New research has shed light on whether or not Victoria Beckham's weight loss regime involving apple cider vinegar actually helps people lose weight.

The Engish fashion designer and former member of the Spice Girls revealed how a few spoonfuls of vinegar each morning had helped her stay in shape.

The research compared the effects of this hack with a placebo test group to see how much weight was lost over a 12-week period.

Does Victoria Beckham's apple cider vinegar hack actually help with weight loss?

Newham Recorder: Victoria Beckham recently shared that she drinks apple cider vinegar to help her stay in shape.Victoria Beckham recently shared that she drinks apple cider vinegar to help her stay in shape. (Image: PA)

The group that drank up to a tablespoon of apple cider vinegar (diluted in a glass of water) lost around 6kg over the 12-week period with those in the placebo group only losing around 1kg.

Lead research author Rony Abou-Khalil, from the Holy Spirit University of Kaslik in Lebanon, said that these results suggested that this regime “could be a promising anti-obesity supplement that does not produce any side effects”.

However, scientists not involved in the study suggested that the methodology was too flawed to draw any firm conclusion, adding that further investigation is needed.

Helen Truby, professor of nutrition and dietetics at The University of Queensland, said: “There are some substantial problems in this study, which would make the conclusions drawn questionable."

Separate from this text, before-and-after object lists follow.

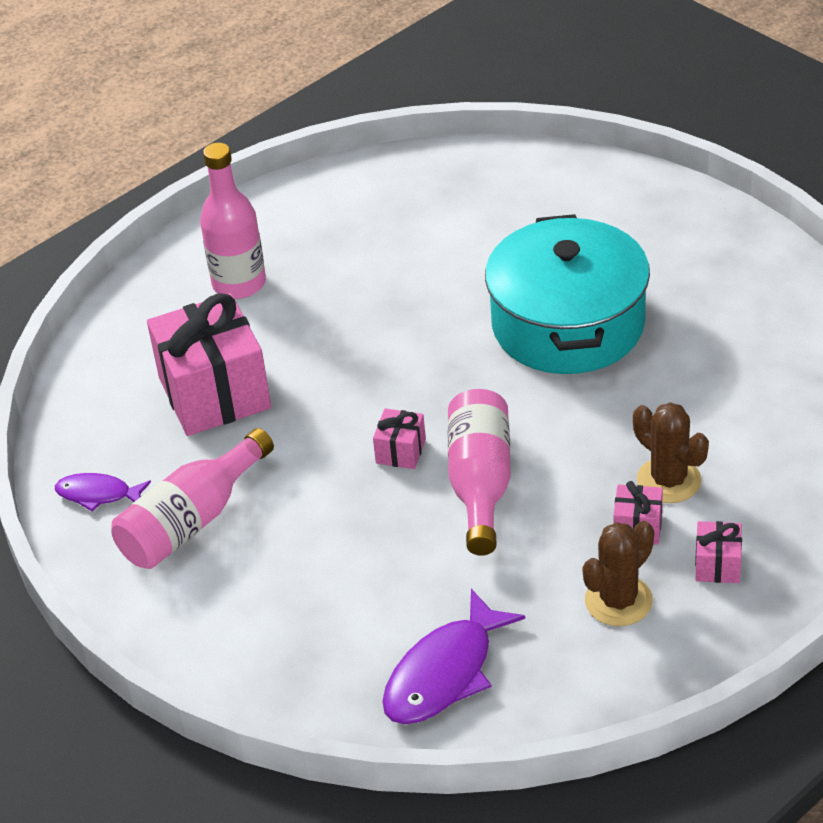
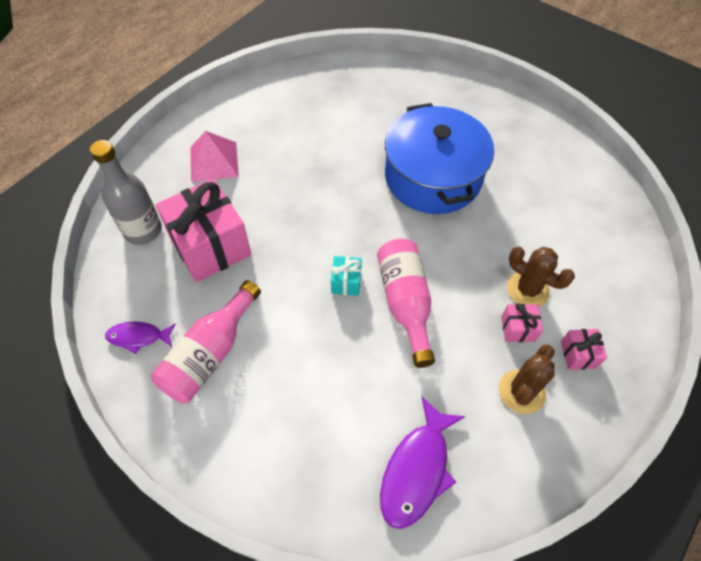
camera: 15 degrees left, 15 degrees up
(122, 367) = (143, 230): none -> grey bottle
(239, 284) = (214, 161): pink bottle -> pink pyramid
(400, 451) = (346, 282): pink gift -> turquoise gift
(568, 324) = (433, 177): turquoise pot -> blue pot

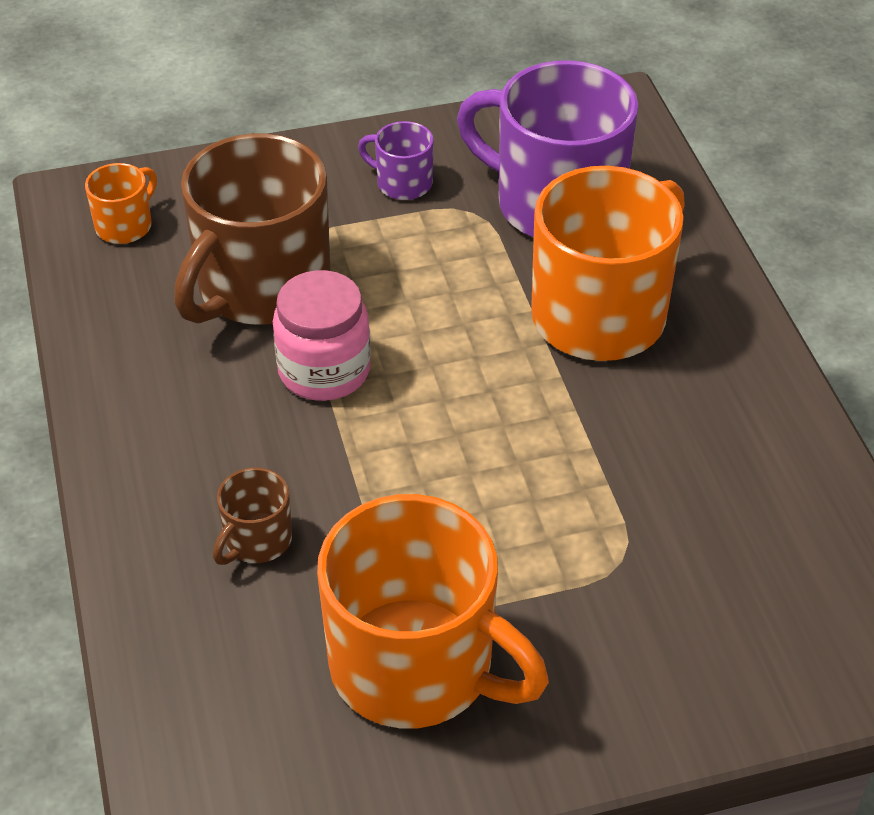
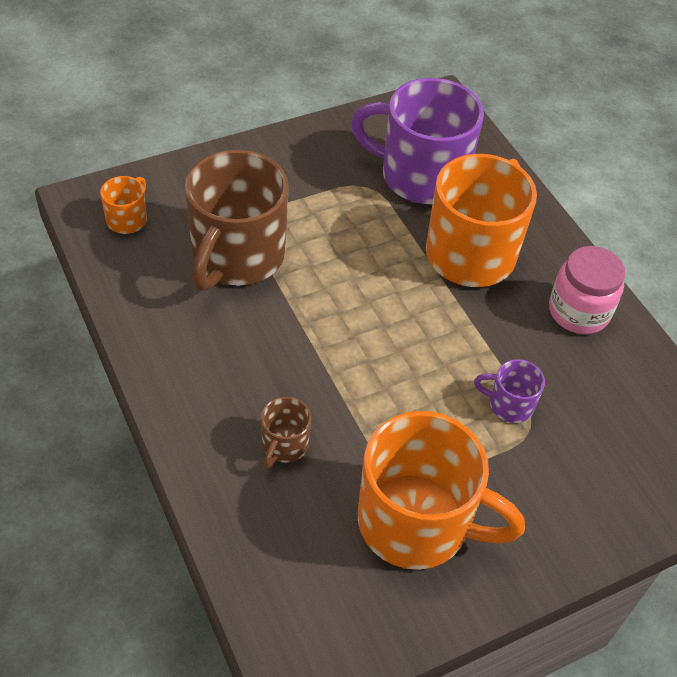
camera: 15 degrees left, 5 degrees up
(324, 370) = (297, 314): pink jar -> pink jar (578, 311)
(402, 183) = (314, 170): purple mug -> purple mug (509, 404)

Problems raised about the weight loss study were the small sample size of around 120 people and the limited age range of 12 to 25.

Newham Recorder: Experts have expressed concerns over how the research was carried out.Experts have expressed concerns over how the research was carried out. (Image: Getty)

Daisy Coyle, a Research Fellow at The George Institute for Global Health, in London, added: “One missing piece from this study is how participants’ diets influenced the outcomes.

“While participants kept diet diaries, specific details on calorie and/or macronutrient intake were not reported in the study. Ideally, all outcomes would have accounted for dietary intakes, especially given that 7 per cent of participants were on a diet at the beginning.

“This study was also small, short in duration and only focused on young and overweight individuals. We can’t extrapolate the findings to the broader population or draw conclusions about the long-term efficacy of apple cider vinegar."

Discussing the use of apple cider vinegar for weight loss, the Health website, Prevention said: "There’s not enough recent and conclusive evidence to say that ACV is a body fat or weight loss solution."